Бакунин | страница 14



Ей пришлось довольствоваться платонической дружбой Мишеля; причем, по свидетельству Варвары, она примирилась с этим. «Да, Мишель, — писала ему сестра, — она (Наталия. — Н. П.)будет такой, какой ты желаешь, чтобы она стала. Она так хорошо сознает эту внутреннюю жизнь, которую ты столько ей проповедуешь, она хочет стремиться к этой небесной гармонии, которую находишь, лишь развивая свои умственные способности. То, что она теперь будет делать из любви к тебе, то она научится, я надеюсь, делать впоследствии из любви к богу».[22]

Способности к абстрактному философскому мышлению, большая энергия и, наконец, обаяние самой личности Бакунина — все это привлекало к нему сердца не только юных девиц. Не могли избежать известного влияния Бакунина и молодые философы из кружка Станкевича, среди которых особое место занимал Белинский.

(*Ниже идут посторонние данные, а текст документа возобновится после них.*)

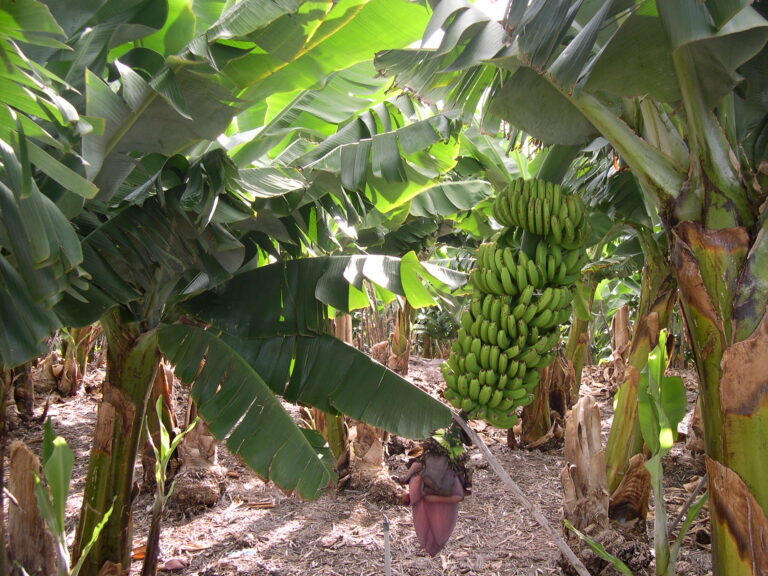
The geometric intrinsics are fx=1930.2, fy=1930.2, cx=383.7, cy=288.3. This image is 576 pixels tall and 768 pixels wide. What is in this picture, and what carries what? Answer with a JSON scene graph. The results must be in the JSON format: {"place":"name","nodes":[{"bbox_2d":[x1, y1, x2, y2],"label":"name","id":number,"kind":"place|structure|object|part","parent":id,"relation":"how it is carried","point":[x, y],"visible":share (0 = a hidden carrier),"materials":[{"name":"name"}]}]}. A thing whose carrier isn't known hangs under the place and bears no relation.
{"place":"outdoors","nodes":[
{"label":"outdoors","id":0,"kind":"place"},
{"bbox_2d":[1,349,722,575],"label":"ground","id":1,"kind":"structure","parent":0,"point":[199,518],"materials":[{"name":"brown"}]},
{"bbox_2d":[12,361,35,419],"label":"tree trunk","id":2,"kind":"object","parent":1,"relation":"on","point":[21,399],"visible":0.51,"materials":[{"name":"brown plant"}]},
{"bbox_2d":[8,439,55,575],"label":"tree stump","id":3,"kind":"object","parent":1,"relation":"on","point":[24,450],"visible":0.88,"materials":[{"name":"brown wood"}]},
{"bbox_2d":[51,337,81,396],"label":"tree stump","id":4,"kind":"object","parent":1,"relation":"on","point":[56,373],"visible":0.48,"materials":[{"name":"brown plant"}]},
{"bbox_2d":[32,418,116,575],"label":"plant","id":5,"kind":"object","parent":1,"relation":"on","point":[48,429],"visible":1,"materials":[{"name":"green plant"}]},
{"bbox_2d":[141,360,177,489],"label":"tree stump","id":6,"kind":"object","parent":1,"relation":"on","point":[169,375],"visible":0.57,"materials":[{"name":"brown"}]},
{"bbox_2d":[142,397,202,575],"label":"plant","id":7,"kind":"object","parent":1,"relation":"on","point":[155,517],"visible":0.98,"materials":[{"name":"green plant"}]},
{"bbox_2d":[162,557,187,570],"label":"flower bract","id":8,"kind":"object","parent":1,"relation":"on","point":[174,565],"visible":0.99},
{"bbox_2d":[173,413,225,512],"label":"tree stump","id":9,"kind":"object","parent":1,"relation":"on","point":[212,500],"visible":0.61,"materials":[{"name":"brown plant"}]},
{"bbox_2d":[0,0,464,575],"label":"banana tree","id":10,"kind":"object","parent":1,"relation":"on","point":[97,496],"visible":0.98,"materials":[{"name":"green plant"}]},
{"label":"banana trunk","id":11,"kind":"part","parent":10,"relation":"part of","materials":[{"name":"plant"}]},
{"label":"banana trunk","id":12,"kind":"part","parent":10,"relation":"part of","materials":[{"name":"wood"}]},
{"bbox_2d":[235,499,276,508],"label":"dry leaf","id":13,"kind":"object","parent":1,"relation":"on","point":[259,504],"visible":0.97,"materials":[{"name":"brown plant"}]},
{"bbox_2d":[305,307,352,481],"label":"banana tree","id":14,"kind":"object","parent":1,"relation":"on","point":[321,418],"visible":0.31,"materials":[{"name":"plant"}]},
{"bbox_2d":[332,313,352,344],"label":"trunk","id":15,"kind":"object","parent":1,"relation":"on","point":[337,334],"visible":0.21,"materials":[{"name":"brown plant"}]},
{"bbox_2d":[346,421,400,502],"label":"tree stump","id":16,"kind":"object","parent":1,"relation":"on","point":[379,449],"visible":0.57,"materials":[{"name":"brown plant"}]},
{"bbox_2d":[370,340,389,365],"label":"tree stump","id":17,"kind":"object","parent":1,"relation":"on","point":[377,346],"visible":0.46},
{"bbox_2d":[382,514,391,575],"label":"metal stake","id":18,"kind":"object","parent":1,"relation":"in","point":[387,547],"visible":0.99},
{"bbox_2d":[389,301,410,374],"label":"banana tree","id":19,"kind":"object","parent":1,"relation":"on","point":[406,358],"visible":0.42,"materials":[{"name":"brown plant"}]},
{"bbox_2d":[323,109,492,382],"label":"banana tree","id":20,"kind":"object","parent":1,"relation":"on","point":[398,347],"visible":0.55,"materials":[{"name":"green plant"}]},
{"bbox_2d":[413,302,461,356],"label":"shrub","id":21,"kind":"object","parent":1,"relation":"on","point":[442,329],"visible":0.58,"materials":[{"name":"green plant"}]},
{"bbox_2d":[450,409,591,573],"label":"stick","id":22,"kind":"object","parent":1,"relation":"on","point":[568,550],"visible":0.99,"materials":[{"name":"brown wood"}]},
{"bbox_2d":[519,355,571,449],"label":"tree stump","id":23,"kind":"object","parent":1,"relation":"on","point":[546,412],"visible":0.61,"materials":[{"name":"brown plant"}]},
{"bbox_2d":[375,0,767,575],"label":"banana tree","id":24,"kind":"object","parent":1,"relation":"on","point":[740,471],"visible":0.99,"materials":[{"name":"green plant"}]},
{"bbox_2d":[401,433,470,556],"label":"banana flower","id":25,"kind":"object","parent":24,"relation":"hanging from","point":[457,499],"visible":0.96,"materials":[{"name":"purple plant"}]},
{"bbox_2d":[440,180,590,427],"label":"banana bunch","id":26,"kind":"object","parent":24,"relation":"hanging from","point":[570,296],"visible":0.95,"materials":[{"name":"green food"}]},
{"bbox_2d":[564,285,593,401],"label":"banana tree","id":27,"kind":"object","parent":1,"relation":"on","point":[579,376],"visible":0.58,"materials":[{"name":"green plant"}]},
{"bbox_2d":[560,393,610,536],"label":"tree stump","id":28,"kind":"object","parent":1,"relation":"on","point":[601,459],"visible":0.89,"materials":[{"name":"wood"}]},
{"bbox_2d":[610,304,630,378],"label":"tree stump","id":29,"kind":"object","parent":1,"relation":"on","point":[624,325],"visible":0.71,"materials":[{"name":"brown wood"}]},
{"bbox_2d":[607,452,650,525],"label":"dried leaf sheath","id":30,"kind":"object","parent":1,"relation":"on","point":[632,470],"visible":0.79,"materials":[{"name":"brown plant"}]},
{"bbox_2d":[570,333,703,575],"label":"banana plant","id":31,"kind":"object","parent":1,"relation":"on","point":[660,341],"visible":0.99,"materials":[{"name":"green plant"}]},
{"bbox_2d":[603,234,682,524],"label":"banana tree","id":32,"kind":"object","parent":1,"relation":"on","point":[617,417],"visible":0.54,"materials":[{"name":"plant"}]},
{"bbox_2d":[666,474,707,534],"label":"stick","id":33,"kind":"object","parent":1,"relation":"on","point":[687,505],"visible":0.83,"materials":[{"name":"grey wood"}]},
{"bbox_2d":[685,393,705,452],"label":"tree stump","id":34,"kind":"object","parent":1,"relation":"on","point":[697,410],"visible":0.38,"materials":[{"name":"brown plant"}]}
]}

Виссарион Григорьевич Белинский был старше Бакунина на три года и имел уже в ту пору довольно широкую литературную известность. С 1833 года он сотрудничал в журнале «Телескоп», издаваемом профессором Н. И. Надеждиным. В 1834 году в приложении к журналу появилась и его первая большая статья — «Литературные мечтания», принесшая молодому литератору неожиданную славу.

Небольшого роста, сутуловатый, с неправильными, но очень выразительными чертами лица, большими серыми задумчивыми глазами, Белинский держался скромно, просто и спокойно, хотя видно было, свидетельствует Анненков, «что под этой оболочкой живет гордая, неукротимая натура, способная ежеминутно прорваться наружу».

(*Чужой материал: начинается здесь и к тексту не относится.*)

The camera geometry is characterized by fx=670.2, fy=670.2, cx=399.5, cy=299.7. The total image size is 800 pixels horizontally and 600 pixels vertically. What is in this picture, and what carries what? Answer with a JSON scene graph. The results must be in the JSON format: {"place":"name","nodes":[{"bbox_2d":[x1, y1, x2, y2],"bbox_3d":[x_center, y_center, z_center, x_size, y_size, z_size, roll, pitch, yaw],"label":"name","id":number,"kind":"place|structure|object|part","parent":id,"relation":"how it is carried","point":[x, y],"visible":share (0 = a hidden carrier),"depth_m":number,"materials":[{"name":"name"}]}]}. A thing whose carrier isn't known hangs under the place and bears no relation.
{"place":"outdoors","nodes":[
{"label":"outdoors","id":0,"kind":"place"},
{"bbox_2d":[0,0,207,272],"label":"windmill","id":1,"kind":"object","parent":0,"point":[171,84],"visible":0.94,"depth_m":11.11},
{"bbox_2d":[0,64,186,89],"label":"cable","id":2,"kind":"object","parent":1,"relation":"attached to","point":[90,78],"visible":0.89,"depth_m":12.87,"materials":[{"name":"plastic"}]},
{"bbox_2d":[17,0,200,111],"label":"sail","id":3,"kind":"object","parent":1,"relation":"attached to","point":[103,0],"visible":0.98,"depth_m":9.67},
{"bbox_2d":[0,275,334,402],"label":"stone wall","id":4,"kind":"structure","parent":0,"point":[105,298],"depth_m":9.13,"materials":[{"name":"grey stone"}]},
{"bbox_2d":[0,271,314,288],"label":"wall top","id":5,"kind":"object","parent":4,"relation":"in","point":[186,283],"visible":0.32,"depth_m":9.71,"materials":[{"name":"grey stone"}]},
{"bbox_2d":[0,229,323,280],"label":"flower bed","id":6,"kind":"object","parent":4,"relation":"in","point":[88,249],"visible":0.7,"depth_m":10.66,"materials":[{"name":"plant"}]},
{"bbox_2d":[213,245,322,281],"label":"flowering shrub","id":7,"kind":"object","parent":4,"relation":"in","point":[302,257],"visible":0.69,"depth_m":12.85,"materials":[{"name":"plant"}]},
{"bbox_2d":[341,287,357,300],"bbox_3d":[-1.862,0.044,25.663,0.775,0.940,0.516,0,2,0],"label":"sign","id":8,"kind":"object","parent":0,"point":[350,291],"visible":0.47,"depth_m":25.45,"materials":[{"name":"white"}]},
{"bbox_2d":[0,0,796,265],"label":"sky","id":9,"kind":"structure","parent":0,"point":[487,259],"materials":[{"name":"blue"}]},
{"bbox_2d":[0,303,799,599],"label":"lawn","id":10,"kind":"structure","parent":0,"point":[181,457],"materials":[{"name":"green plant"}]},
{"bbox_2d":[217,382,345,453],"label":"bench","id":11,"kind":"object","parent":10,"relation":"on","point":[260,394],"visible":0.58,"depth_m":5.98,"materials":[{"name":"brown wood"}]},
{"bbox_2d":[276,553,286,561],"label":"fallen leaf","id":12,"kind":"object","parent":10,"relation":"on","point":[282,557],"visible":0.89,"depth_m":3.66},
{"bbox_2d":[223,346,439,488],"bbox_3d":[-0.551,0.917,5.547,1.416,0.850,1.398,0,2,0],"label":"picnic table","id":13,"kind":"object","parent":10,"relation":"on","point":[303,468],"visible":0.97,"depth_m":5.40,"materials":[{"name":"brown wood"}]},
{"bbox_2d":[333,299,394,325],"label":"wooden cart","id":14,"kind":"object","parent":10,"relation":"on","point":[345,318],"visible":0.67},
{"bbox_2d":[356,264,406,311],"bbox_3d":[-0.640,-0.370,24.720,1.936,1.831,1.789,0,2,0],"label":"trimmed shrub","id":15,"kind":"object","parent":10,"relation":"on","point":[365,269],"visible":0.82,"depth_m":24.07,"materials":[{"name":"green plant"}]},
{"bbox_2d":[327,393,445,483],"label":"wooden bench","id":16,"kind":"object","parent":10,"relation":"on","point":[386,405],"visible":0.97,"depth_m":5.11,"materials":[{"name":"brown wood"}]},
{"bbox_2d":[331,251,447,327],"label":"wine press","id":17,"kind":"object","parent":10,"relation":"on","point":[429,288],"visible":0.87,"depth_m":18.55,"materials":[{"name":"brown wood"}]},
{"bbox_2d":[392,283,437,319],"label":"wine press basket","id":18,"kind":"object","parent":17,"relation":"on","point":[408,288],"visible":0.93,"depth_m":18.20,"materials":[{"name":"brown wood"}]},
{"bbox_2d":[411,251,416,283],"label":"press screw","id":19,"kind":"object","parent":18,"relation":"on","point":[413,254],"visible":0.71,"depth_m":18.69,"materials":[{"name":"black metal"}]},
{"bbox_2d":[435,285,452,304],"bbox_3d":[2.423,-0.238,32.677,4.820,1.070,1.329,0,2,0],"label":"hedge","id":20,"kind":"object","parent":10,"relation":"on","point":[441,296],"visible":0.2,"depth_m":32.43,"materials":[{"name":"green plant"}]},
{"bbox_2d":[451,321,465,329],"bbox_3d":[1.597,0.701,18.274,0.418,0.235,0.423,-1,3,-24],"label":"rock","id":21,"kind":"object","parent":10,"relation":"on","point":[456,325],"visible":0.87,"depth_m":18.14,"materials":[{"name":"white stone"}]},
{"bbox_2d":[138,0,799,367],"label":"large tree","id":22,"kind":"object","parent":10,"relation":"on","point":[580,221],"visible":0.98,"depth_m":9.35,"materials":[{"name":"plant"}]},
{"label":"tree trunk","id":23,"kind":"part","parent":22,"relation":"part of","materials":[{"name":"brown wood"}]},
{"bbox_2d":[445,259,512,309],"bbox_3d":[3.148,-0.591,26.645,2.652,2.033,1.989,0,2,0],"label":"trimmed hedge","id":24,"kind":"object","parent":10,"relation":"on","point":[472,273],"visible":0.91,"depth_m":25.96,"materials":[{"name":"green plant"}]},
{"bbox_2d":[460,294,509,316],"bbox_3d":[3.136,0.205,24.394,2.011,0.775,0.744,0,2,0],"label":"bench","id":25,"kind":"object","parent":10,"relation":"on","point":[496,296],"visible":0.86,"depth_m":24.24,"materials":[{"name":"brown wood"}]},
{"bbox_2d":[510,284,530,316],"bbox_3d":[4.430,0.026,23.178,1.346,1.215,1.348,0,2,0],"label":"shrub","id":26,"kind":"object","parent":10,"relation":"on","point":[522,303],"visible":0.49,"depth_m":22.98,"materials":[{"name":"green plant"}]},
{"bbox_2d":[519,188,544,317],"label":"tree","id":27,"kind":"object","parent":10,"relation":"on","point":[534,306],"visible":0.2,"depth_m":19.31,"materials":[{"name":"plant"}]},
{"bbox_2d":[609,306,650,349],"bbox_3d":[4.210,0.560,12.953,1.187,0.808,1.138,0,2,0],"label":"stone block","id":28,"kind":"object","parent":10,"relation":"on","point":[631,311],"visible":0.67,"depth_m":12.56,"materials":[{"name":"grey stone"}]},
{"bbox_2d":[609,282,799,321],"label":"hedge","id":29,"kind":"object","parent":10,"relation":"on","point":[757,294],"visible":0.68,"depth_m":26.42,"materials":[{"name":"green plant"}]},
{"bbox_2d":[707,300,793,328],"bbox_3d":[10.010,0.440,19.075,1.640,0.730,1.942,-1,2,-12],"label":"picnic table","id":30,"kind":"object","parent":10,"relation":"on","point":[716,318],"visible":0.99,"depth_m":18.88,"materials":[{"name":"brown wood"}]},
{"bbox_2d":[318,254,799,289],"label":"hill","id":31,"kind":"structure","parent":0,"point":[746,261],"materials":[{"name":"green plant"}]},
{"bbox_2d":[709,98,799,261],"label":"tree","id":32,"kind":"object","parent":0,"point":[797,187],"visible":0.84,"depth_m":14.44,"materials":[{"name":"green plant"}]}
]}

Характером он обладал трудным: был непримирим ко всему, что считал не истинным, чрезвычайно резок с идейными противниками. Но эти черты сочетались в нем с удивительной нравственной чистотой, огромным умом и блестящим литературным дарованием.

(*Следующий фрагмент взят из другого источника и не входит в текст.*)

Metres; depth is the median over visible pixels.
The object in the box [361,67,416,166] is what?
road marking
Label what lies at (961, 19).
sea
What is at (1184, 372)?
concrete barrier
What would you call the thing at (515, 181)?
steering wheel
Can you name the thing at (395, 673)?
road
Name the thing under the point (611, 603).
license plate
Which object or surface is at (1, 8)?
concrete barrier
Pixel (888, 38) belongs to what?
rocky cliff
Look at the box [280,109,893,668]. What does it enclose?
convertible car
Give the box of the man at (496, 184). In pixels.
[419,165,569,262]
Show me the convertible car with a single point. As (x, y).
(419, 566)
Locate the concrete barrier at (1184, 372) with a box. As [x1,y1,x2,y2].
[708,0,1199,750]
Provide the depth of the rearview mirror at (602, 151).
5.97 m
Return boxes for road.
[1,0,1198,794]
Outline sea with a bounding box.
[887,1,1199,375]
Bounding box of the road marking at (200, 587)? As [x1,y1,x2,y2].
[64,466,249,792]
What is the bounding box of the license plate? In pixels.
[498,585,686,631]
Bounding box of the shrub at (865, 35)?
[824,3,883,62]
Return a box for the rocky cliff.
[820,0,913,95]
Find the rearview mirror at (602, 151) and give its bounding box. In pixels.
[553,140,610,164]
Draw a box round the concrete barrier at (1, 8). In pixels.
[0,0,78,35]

Багаж философских знаний Белинского был еще невелик. Основу его составляло шеллингианство, заимствованное из вторых рук, от Надеждина и Станкевича.

С Бакуниным Белинский познакомился в 1835 году. Помимо известной общности взглядов, молодых людей объединило сходство их темпераментов. Оба обладали неукротимой энергией, оба были непримиримы к тому, что считали ложным. В вопросах же философских Бакунин был более сведущ. Свободно читая по-немецки, Мишель черпал познания из первоисточника и в беседах, длившихся часто ночи напролет, делился ими с другом.

Впоследствии Белинский так вспоминал о начале их дружбы: «Твоя непосредственность не привлекла меня к тебе — она даже решительно не нравилась мне, но меня пленило движение жизни, беспокойный дух, живое стремление к истине, отчасти и идеальное твое положение к твоему семейству, и ты был для меня явлением интересным и прекрасным… Другие причины завязали еще более нашу дружбу… я стремился к высокому, ты также, следовательно, ты мне друг… Ты перевел несколько лекций Фихте для „Телескопа“, и в этом переводе я увидел какое-то инстинктуальное знание языка русского, которому ты никогда не учился, увидел жизнь, силу, энергию, способность передавать другим свои глубокие впечатления. Я стал смотреть на тебя как на спутника по одной дороге со мной, хотя ты шел своею. Все это еще больше возвысило тебя в моих глазах, — и доляшо было возвысить, — и я все более смотрел па тебя, как на друга». Но было и еще одно обстоятельство, привлекавшее Белинского. «Сверх того, — писал он, — имя твоих сестер глухо и таинственно носилось в нашем кружке, как осуществление таинства жизни, и я, увидев тебя первый раз, с трепетом и смущением пожал тебе руку, как их брату».